En plus de travailler sur l’efficacité du composé il a aussi fallu beaucoup d’efforts pour s’assurer de son innocuité. La spectinomycine tue les bactéries en s’attaquant à ses ribosomes, des éléments cellulaires fondamentaux pour traduire l’information génétique des cellules en protéines. Or ces ribosomes sont présents dans toutes les cellules, bactériennes comme humaines! «Il existe beaucoup de molécules extrêmement efficaces en fait, mais le seul souci c’est qu’elles tuent à la fois Mycobacterium tuberculosis et l’organisme qui l’héberge», relève Eric Böttger.

Les scientifiques ont abouti à une nouvelle classe d’antibiotiques dérivés de la spectinomycine, actifs contre la tuberculose et inoffensifs pour les cellules humaines. Là encore, le composé s’avère efficace pour détruire les formes résistantes de Mycobacterium tuberculosis.

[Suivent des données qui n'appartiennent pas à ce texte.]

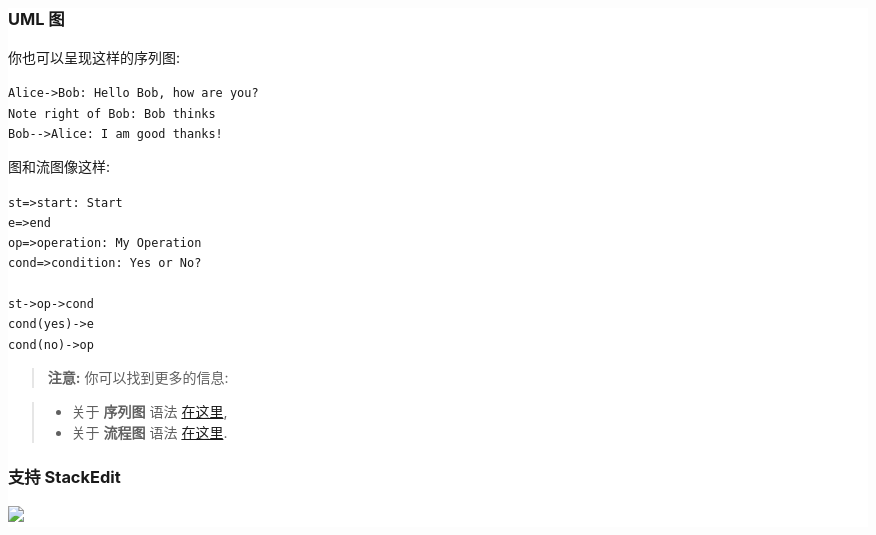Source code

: 
### UML 图

你也可以呈现这样的序列图:

```sequence
Alice->Bob: Hello Bob, how are you?
Note right of Bob: Bob thinks
Bob-->Alice: I am good thanks!
```

图和流图像这样:

```flow
st=>start: Start
e=>end
op=>operation: My Operation
cond=>condition: Yes or No?

st->op->cond
cond(yes)->e
cond(no)->op
```

> **注意:** 你可以找到更多的信息:

> - 关于 **序列图** 语法 [在这里][7],
> - 关于 **流程图** 语法 [在这里][8].

### 支持 StackEdit

[![](https://cdn.monetizejs.com/resources/button-32.png)](https://monetizejs.com/authorize?client_id=ESTHdCYOi18iLhhO&summary=true)

  [^ stackedit]: [StackEdit](https://stackedit.io/) 是一个功能全面的、 开放源代码的降价编辑器基于下一页，使用堆栈溢出和其他堆栈交换网站的降价库。


  [1]: http://math.stackexchange.com/
  [2]: http://daringfireball.net/projects/markdown/syntax "Markdown"
  [3]: https://github.com/jmcmanus/pagedown-extra "Pagedown Extra"
  [4]: http://meta.math.stackexchange.com/questions/5020/mathjax-basic-tutorial-and-quick-reference
  [5]: https://code.google.com/p/google-code-prettify/
  [6]: http://highlightjs.org/
  [7]: http://bramp.github.io/js-sequence-diagrams/
  [8]: http://adrai.github.io/flowchart.js/


  [^ 脚注]: 这里是 *文本* 的的 **脚注**.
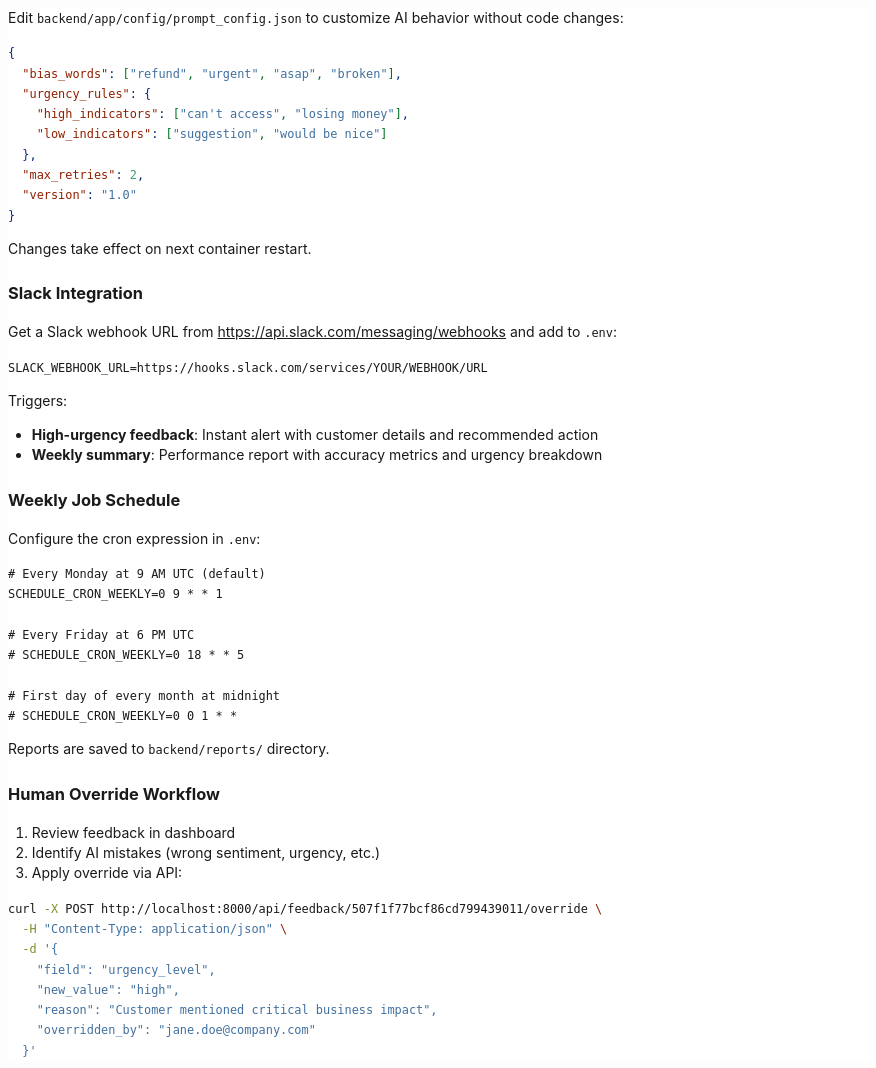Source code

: Edit `backend/app/config/prompt_config.json` to customize AI behavior without code changes:

```json
{
  "bias_words": ["refund", "urgent", "asap", "broken"],
  "urgency_rules": {
    "high_indicators": ["can't access", "losing money"],
    "low_indicators": ["suggestion", "would be nice"]
  },
  "max_retries": 2,
  "version": "1.0"
}
```

Changes take effect on next container restart.

### Slack Integration

Get a Slack webhook URL from https://api.slack.com/messaging/webhooks and add to `.env`:

```env
SLACK_WEBHOOK_URL=https://hooks.slack.com/services/YOUR/WEBHOOK/URL
```

Triggers:
- **High-urgency feedback**: Instant alert with customer details and recommended action
- **Weekly summary**: Performance report with accuracy metrics and urgency breakdown

### Weekly Job Schedule

Configure the cron expression in `.env`:

```env
# Every Monday at 9 AM UTC (default)
SCHEDULE_CRON_WEEKLY=0 9 * * 1

# Every Friday at 6 PM UTC
# SCHEDULE_CRON_WEEKLY=0 18 * * 5

# First day of every month at midnight
# SCHEDULE_CRON_WEEKLY=0 0 1 * *
```

Reports are saved to `backend/reports/` directory.

### Human Override Workflow

1. Review feedback in dashboard
2. Identify AI mistakes (wrong sentiment, urgency, etc.)
3. Apply override via API:

```bash
curl -X POST http://localhost:8000/api/feedback/507f1f77bcf86cd799439011/override \
  -H "Content-Type: application/json" \
  -d '{
    "field": "urgency_level",
    "new_value": "high",
    "reason": "Customer mentioned critical business impact",
    "overridden_by": "jane.doe@company.com"
  }'
```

Une seule ombre au tableau, les spectinamides ne peuvent être administrés au patient que par voie intraveineuse (IV). «Les autorités promeuvent les traitements sous forme de comprimés, regrette Eric Böttger. Bien sûr que cela est dans l’absolu la meilleure option, mais nous sommes aujourd’hui dans une situation sanitaire suffisamment préoccupante pour accepter des compromis. Tous les patients ne peuvent peut-être pas recevoir d’injection IV, mais ceux qui le peuvent seraient sans doute bien contents qu’on leur propose une alternative.»

Une validation clinique difficile

Testé avec succès chez l’animal, les traitements mis au point par les chercheurs lausannois et zurichois doivent maintenant être validés par des essais cliniques. Une phase qui nécessite des investissements financiers importants. «La tuberculose est – à tort – encore très considérée comme une maladie des pays pauvres, déplore Stewart Cole. Il n’y a donc que très peu de moyens alloués pour le développement de nouveaux médicaments.»

Eric Böttger s’inquiète lui du fossé qui se creuse entre les décisions des autorités de santé et la réalité de terrain. «Nous sommes face à des choix politiques qui ne sont peut-être pas le meilleur investissement à moyen et à long terme, constate le scientifique. Nous, nous faisons notre travail de chercheurs, nous montrons qu’il y a des choses possibles, après nous ne pouvons qu’espérer!»

Une nouvelle approche pour une vieille maladie

Fin 2013 s’est tenue à Boston la finale du championnat du monde étudiant de biologie synthétique, iGEM. L’équipe française Paris-Bettencourt a décroché la première place pour son travail sur la tuberculose. «La biologie synthétique permet, entre autres, de modifier des bactéries pour leur conférer de nouvelles fonctions, explique Aude Bernheim, membre de l’équipe Paris-Bettencourt. Nous avons trouvé passionnant d’explorer ce que cette jeune discipline scientifique pourrait apporter à un sujet aussi ancien que la tuberculose.» En quatre mois de travail intensif les jeunes chercheurs ont pu établir des preuves de principe pour quatre projets, dont un système de diagnostic rapide. «Certains d’entre nous vont poursuivre ces recherches dans le cadre de leur thèse de doctorat, précise Aude Bernheim. Et deux articles scientifiques ont été publiés, ce qui permet à tout laboratoire intéressé de s’inspirer de ces résultats préliminaires pour aller plus avant.»